E graças à vitrola - pensa Noel – eu a posso ouvir com o mínimo possível de interferência humana. Se estivesse no teatro, ouvindo agora uma grande orquestra executar esta mesma música, teria de ficar na presença de criaturas que tossem, pigarreiam, amassam papéis de balas, cheiram bem ou mal; teria de ver os músicos que suam e bufam e ficam vermelhos, um maestro que agita a cabeleira e faz gestos grotescos... No entanto este móvel de nogueira me dá a melodia quase pura. Um milagre do gênio de Edison combinado com o esforço de outros pequenos inventores anônimos, mais o talento comercial dos homens que fundaram a Victor Talking

Machine Co., mais o maestro Stokowsky e as muitas dezenas de músicos

que formam a Orquestra Sinfônica de Filadélfia, e ainda principalmente o sonho de Debussy, e o esforço de uma centena de operários anônimos, inclusive as abelhas que fornecem cera para os discos... Para ele tudo isto é um conto de fadas, uma obra de magia (CC, p. 61).

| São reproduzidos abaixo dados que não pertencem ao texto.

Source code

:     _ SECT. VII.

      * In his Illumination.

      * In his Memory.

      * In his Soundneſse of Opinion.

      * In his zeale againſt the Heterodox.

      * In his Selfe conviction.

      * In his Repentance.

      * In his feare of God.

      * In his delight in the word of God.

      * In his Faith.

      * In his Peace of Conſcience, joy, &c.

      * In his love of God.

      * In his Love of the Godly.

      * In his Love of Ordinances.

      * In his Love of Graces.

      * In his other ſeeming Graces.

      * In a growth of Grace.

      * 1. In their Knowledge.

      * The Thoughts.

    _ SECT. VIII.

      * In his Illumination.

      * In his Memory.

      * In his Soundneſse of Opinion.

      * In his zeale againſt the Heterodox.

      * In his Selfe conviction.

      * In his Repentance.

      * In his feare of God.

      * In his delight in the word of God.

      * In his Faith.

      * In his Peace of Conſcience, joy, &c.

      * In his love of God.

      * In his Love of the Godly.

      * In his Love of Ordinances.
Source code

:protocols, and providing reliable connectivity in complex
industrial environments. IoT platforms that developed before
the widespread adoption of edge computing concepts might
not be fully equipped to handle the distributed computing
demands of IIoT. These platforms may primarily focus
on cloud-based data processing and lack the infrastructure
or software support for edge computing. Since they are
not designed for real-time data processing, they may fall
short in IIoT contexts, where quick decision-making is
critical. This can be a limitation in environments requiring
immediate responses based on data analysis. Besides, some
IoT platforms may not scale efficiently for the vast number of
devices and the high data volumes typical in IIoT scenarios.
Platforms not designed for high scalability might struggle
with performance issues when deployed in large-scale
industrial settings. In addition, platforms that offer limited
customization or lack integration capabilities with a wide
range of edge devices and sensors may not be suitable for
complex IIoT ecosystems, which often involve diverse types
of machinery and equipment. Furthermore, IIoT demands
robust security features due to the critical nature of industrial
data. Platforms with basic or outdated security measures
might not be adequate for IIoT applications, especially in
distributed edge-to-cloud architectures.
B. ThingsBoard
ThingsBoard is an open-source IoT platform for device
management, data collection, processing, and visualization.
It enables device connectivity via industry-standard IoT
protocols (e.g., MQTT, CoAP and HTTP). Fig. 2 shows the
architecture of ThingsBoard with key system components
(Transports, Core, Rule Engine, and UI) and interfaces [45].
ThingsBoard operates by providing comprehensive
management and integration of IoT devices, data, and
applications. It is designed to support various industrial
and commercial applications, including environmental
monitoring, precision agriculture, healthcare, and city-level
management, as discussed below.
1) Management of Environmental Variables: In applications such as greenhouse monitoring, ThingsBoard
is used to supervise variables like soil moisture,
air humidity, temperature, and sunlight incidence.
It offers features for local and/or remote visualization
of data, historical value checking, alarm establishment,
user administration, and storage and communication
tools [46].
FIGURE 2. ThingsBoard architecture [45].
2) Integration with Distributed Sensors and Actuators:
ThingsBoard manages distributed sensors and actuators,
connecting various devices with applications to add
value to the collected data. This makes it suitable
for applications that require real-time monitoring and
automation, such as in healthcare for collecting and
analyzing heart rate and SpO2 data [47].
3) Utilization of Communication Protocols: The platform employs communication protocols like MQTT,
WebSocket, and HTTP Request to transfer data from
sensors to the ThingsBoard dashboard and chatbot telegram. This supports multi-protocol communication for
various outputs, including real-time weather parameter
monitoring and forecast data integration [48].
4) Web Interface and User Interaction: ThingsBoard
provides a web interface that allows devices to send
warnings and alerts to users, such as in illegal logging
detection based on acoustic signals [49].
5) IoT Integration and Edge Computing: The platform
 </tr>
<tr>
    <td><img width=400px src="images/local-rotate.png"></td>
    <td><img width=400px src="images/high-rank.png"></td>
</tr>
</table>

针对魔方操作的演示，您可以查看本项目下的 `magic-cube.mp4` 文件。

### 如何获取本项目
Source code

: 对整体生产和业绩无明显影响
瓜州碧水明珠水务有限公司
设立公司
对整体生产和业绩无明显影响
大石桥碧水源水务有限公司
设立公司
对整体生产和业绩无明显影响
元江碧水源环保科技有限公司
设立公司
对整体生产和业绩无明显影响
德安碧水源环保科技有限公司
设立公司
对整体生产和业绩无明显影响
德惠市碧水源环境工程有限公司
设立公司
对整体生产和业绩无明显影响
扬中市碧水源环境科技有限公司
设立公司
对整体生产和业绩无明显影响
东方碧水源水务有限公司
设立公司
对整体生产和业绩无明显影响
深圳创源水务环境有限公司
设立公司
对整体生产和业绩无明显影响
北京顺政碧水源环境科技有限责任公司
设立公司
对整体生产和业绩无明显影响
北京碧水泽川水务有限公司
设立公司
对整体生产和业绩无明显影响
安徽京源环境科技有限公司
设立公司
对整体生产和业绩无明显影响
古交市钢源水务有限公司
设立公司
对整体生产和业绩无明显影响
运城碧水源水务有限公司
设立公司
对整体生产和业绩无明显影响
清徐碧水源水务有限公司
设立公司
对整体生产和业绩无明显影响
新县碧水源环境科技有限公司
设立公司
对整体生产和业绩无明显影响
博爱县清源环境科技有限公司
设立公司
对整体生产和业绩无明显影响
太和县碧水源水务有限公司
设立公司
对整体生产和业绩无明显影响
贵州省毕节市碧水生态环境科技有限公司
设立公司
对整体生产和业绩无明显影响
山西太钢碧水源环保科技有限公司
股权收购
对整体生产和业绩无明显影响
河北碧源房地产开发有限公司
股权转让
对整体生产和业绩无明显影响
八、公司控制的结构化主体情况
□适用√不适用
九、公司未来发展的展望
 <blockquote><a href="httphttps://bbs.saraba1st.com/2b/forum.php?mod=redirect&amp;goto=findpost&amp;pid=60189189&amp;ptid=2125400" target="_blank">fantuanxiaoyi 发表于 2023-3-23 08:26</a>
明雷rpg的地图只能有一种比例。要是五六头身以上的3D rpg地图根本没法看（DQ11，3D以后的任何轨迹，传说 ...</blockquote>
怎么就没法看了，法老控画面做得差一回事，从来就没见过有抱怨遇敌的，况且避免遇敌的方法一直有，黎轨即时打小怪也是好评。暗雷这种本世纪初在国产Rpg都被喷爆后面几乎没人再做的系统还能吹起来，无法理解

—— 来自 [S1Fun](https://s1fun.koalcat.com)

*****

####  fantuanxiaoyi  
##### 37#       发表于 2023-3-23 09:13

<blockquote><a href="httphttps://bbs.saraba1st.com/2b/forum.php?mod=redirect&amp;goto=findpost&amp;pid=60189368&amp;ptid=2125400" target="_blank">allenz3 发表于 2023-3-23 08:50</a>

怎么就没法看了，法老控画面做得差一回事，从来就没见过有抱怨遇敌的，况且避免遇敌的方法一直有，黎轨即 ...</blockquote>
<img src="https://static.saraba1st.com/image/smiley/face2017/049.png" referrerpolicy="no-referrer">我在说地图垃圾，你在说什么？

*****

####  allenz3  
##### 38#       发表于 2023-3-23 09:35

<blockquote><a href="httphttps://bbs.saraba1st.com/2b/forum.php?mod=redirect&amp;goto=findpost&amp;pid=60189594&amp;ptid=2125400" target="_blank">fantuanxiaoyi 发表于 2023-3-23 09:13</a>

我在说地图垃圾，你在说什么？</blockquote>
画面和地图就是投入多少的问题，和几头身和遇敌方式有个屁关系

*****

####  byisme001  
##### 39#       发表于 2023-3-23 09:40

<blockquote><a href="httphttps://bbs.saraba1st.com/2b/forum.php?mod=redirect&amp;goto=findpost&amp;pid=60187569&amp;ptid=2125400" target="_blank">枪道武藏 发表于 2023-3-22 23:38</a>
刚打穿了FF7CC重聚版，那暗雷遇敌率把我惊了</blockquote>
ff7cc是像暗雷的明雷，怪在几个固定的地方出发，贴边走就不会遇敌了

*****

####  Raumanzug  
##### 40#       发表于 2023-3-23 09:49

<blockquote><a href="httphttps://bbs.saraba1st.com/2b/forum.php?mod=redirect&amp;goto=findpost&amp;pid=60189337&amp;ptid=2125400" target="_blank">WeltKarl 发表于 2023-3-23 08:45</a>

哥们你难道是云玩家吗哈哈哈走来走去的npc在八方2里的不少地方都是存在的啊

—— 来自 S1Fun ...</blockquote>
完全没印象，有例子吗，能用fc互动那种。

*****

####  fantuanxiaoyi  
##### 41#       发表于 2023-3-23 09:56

O espanto de Noel ante as novas tecnologias não esconde sua tendência para o isolamento, para a solidão, para uma introspecção que prepara o jovem que ele é para, guiado e estimulado por Fernanda, tomar as decisões fundamentais que irão nortear sua vida.

O aprofundamento das questões musicais e a variedade da paisagem sonora, tanto individual quanto da cidade de Porto Alegre, fazem de Caminhos cruzados um passo fundamental na carreira literária de Erico Veríssimo no que concerne à utilização da música em sua obra.